## [SOURCE MATERIAL]
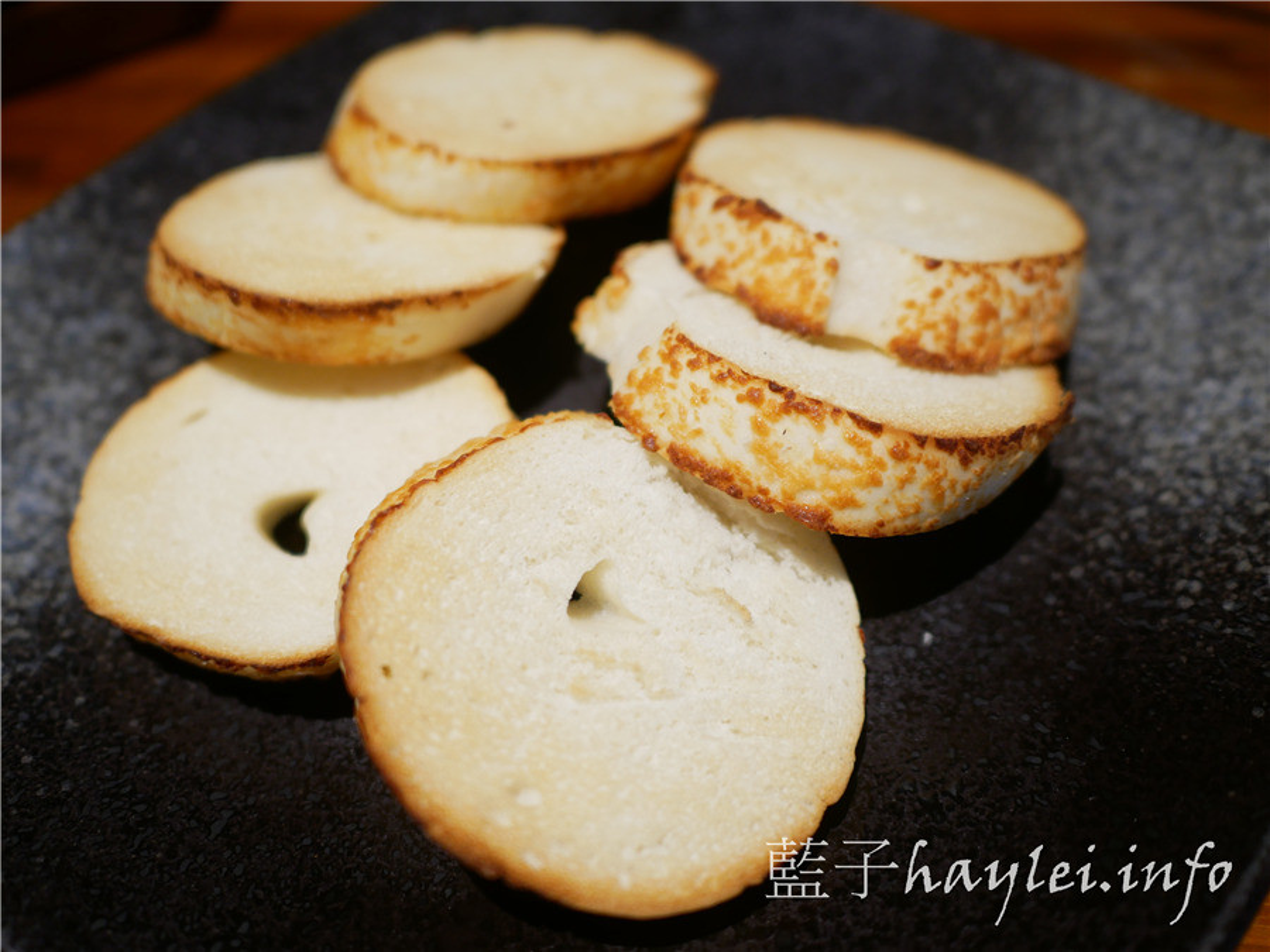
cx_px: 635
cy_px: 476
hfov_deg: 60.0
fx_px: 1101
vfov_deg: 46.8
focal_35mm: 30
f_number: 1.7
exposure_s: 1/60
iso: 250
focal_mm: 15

## [YOUR ASSIGNMENT]
Exactly as written, print each entry, leaving all pictures out.

## [RESPONSE AREA]
cx_px: 635
cy_px: 476
hfov_deg: 60.0
fx_px: 1101
vfov_deg: 46.8
focal_35mm: 30
f_number: 1.7
exposure_s: 1/60
iso: 250
focal_mm: 15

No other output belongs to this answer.